Other Events

On May 27, 2021, at the direction of Navistar International Corporation (the 'Company'), a notice of conditional optional redemption (the 'Conditional Notice') was issued for all of the outstanding $225,000,000 aggregate principal amount of Illinois Finance Authority ('IFA') Recovery Zone Facility Refunding Revenue Bonds (Navistar International Corporation Project) Series 2020 (the 'Bonds'). The IFA loaned the Company the original proceeds from the Bonds, pursuant to a Loan Agreement dated as of July 1, 2020.The Conditional Notice called for redemption of the Bonds on July 2, 2021 (the 'Redemption Date') at the redemption price of 100.00% of the principal amount redeemed plus accrued and unpaid interest up to, but not including, the Redemption Date, in accordance with the provisions of the indenture governing the Bonds (the 'Redemption'). The Redemption is subject to and expressly conditioned upon (i) the consummation of the closing of the merger of a subsidiary of TRATON SE, Dusk Inc. (the 'Merger Subsidiary'), with and into the Company, with the Company surviving the merger (the 'Merger'), pursuant to an Agreement and Plan of Merger, dated as of November 7, 2020, among the Company, TRATON SE (the 'Parent') and the Merger Subsidiary (the 'Merger Agreement') on terms satisfactory to the Company and the Parent and in which the holders of the common stock of the Company outstanding immediately prior to the Merger do not hold, directly or indirectly, at least a majority of the common stock of the Company after the Merger (the 'Merger Condition') and (ii) the receipt by Citibank, N.A., as trustee under the indenture governing the Bonds (the 'Trustee'), on or prior to the Redemption Date of the appropriate funds required to pay the redemption price to redeem the Bonds on the Redemption Date. If the Merger Condition is not satisfied on or prior to the Redemption Date or the Trustee does not receive sufficient moneys to redeem the Bonds on the Redemption Date, the Redemption will not occur on the Redemption Date.

■ PROVIDED INFORMATION ■
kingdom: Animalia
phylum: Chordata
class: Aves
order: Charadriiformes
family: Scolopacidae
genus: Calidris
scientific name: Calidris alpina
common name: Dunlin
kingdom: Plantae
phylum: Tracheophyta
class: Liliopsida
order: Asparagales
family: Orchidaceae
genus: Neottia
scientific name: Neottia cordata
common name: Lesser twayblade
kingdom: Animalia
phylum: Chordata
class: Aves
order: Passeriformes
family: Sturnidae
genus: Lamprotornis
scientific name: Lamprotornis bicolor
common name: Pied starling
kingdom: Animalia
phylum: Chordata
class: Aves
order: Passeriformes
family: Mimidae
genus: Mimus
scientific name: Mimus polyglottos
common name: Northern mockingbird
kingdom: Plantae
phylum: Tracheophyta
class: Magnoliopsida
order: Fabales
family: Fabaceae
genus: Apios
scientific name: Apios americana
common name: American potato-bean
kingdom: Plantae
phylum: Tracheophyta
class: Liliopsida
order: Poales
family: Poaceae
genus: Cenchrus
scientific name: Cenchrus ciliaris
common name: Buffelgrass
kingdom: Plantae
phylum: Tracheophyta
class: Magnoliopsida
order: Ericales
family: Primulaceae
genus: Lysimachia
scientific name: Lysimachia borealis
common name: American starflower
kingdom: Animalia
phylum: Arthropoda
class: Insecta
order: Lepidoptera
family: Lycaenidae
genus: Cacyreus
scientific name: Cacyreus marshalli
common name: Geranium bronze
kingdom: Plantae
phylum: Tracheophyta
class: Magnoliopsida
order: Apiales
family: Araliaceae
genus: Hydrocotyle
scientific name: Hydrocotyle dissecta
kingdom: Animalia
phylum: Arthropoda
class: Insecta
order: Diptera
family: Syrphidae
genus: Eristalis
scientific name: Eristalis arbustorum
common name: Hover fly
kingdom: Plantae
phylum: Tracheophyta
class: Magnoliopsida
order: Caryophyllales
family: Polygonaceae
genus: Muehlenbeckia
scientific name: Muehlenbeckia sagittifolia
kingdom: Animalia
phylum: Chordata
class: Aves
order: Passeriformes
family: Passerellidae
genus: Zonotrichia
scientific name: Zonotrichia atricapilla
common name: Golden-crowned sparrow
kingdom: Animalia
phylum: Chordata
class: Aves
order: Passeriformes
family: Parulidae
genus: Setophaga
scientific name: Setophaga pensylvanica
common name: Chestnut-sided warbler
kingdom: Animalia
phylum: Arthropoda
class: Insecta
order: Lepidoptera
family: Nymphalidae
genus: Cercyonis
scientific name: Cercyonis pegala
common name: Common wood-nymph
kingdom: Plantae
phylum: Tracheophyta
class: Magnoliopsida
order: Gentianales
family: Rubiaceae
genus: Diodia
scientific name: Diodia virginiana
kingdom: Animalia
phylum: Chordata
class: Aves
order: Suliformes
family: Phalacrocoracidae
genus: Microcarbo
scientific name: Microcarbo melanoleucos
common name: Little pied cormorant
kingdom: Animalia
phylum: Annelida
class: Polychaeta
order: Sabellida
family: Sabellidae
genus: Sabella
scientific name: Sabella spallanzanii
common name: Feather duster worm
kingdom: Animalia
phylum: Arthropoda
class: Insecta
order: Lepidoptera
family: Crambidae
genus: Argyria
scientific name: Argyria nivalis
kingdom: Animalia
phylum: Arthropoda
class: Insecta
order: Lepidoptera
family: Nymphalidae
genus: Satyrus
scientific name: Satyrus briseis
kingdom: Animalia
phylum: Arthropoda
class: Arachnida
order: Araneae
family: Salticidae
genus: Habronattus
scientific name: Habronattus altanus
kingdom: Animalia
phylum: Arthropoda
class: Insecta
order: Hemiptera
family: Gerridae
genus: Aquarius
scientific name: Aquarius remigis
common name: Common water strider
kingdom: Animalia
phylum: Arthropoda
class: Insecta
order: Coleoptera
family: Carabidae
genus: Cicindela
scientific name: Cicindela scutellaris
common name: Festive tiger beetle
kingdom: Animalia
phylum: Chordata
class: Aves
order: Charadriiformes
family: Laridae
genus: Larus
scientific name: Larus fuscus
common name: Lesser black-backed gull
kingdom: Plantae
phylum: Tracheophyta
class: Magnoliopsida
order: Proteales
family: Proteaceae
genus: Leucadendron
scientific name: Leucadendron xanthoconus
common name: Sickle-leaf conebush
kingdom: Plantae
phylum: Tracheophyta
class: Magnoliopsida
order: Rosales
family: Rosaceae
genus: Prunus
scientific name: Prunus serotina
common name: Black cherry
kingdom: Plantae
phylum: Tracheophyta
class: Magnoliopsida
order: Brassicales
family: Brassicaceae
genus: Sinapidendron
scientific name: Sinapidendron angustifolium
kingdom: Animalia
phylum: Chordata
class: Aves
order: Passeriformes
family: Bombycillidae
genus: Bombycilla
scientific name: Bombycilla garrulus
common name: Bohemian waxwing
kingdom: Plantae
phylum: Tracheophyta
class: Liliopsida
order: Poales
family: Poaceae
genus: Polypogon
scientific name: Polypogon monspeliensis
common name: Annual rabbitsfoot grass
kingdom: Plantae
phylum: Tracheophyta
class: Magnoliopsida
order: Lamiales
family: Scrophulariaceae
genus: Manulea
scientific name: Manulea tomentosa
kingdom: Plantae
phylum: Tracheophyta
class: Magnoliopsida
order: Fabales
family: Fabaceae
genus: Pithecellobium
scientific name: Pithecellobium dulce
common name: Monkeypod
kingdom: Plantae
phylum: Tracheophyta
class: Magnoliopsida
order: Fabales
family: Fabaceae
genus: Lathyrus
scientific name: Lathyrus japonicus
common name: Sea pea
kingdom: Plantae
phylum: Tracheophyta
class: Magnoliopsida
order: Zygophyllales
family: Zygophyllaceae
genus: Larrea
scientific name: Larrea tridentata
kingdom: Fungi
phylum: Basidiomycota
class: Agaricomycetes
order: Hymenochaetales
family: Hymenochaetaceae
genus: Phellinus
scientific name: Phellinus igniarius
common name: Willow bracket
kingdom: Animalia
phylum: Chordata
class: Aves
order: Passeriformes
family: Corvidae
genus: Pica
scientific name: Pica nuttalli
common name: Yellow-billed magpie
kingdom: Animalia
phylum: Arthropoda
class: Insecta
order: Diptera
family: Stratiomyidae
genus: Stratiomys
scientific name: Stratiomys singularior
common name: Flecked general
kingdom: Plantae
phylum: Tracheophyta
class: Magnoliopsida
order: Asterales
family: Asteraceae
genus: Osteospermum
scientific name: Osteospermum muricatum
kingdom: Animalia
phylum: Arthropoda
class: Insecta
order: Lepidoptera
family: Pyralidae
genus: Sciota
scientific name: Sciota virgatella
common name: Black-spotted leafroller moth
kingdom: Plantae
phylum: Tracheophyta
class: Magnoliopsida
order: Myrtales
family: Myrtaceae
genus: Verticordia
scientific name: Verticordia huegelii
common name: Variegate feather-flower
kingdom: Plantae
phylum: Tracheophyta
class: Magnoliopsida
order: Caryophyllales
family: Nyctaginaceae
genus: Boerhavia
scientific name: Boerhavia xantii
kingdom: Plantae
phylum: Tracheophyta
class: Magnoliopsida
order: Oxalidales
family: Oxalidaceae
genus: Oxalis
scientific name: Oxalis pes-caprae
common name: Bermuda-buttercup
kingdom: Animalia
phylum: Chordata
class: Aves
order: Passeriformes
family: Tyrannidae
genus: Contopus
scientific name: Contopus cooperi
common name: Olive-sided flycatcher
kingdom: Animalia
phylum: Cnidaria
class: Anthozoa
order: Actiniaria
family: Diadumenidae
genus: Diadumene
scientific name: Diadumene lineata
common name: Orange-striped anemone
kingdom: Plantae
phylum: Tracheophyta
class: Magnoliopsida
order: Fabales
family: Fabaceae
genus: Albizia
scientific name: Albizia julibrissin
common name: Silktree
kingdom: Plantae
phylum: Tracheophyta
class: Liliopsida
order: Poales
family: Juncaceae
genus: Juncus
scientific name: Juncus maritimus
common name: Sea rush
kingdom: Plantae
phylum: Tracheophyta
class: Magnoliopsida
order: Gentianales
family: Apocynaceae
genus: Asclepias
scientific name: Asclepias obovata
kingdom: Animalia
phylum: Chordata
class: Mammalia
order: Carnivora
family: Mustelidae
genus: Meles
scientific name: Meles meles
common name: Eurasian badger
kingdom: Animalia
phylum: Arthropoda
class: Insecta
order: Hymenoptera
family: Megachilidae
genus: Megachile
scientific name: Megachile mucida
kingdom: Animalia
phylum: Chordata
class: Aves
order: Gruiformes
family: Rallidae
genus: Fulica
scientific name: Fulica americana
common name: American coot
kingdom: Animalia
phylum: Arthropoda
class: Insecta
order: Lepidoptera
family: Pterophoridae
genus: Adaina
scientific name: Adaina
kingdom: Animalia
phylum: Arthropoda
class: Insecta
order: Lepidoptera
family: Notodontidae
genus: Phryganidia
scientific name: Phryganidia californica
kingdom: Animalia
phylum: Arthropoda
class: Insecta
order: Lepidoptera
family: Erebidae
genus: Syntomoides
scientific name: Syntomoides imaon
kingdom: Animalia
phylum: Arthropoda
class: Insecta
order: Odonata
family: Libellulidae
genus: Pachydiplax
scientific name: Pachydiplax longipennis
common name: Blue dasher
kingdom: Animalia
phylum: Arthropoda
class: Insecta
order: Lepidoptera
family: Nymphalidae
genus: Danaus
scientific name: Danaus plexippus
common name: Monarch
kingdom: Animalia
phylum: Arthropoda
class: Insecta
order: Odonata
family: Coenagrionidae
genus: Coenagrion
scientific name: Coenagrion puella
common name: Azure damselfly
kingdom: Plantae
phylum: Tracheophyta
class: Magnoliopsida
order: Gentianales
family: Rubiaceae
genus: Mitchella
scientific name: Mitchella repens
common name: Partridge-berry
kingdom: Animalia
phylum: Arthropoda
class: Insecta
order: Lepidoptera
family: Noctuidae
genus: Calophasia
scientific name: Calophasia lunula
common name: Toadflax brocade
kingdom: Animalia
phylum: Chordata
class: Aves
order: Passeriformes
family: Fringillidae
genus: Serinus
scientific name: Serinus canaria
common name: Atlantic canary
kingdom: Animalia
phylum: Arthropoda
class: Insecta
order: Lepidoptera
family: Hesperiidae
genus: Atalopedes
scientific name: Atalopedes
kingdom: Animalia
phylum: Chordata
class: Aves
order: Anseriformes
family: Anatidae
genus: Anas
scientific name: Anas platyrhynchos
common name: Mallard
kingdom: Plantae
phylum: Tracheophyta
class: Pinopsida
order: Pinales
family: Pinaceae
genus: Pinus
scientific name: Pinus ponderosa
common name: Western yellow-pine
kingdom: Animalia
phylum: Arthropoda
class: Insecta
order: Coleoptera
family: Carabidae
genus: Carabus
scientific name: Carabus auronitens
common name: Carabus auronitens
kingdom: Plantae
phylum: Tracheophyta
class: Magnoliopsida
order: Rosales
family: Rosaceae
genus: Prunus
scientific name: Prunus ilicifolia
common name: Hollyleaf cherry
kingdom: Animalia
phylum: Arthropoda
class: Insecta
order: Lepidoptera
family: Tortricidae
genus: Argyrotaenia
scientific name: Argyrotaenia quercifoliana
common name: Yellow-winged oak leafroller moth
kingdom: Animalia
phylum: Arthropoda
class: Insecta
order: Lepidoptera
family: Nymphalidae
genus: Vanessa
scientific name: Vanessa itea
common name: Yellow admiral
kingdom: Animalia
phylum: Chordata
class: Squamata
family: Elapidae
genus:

■ EXERCISE REQUIREMENTS ■
Check each statement against the redemption notice filing and answer yes or no, quoting the words of the filing that decide it. (a) The redemption price covers accrued and unpaid interest up to and including the Redemption Date. (b) The Loan Agreement under which the IFA loaned the Company the Bonds' proceeds is dated as of July 1, 2020. (c) The Merger Agreement is dated as of May 27, 2021.

■ RESPONSE ■
(a) No: "plus accrued and unpaid interest up to, but not including, the Redemption Date"
(b) Yes: "pursuant to a Loan Agreement dated as of July 1, 2020"
(c) No: "an Agreement and Plan of Merger, dated as of November 7, 2020"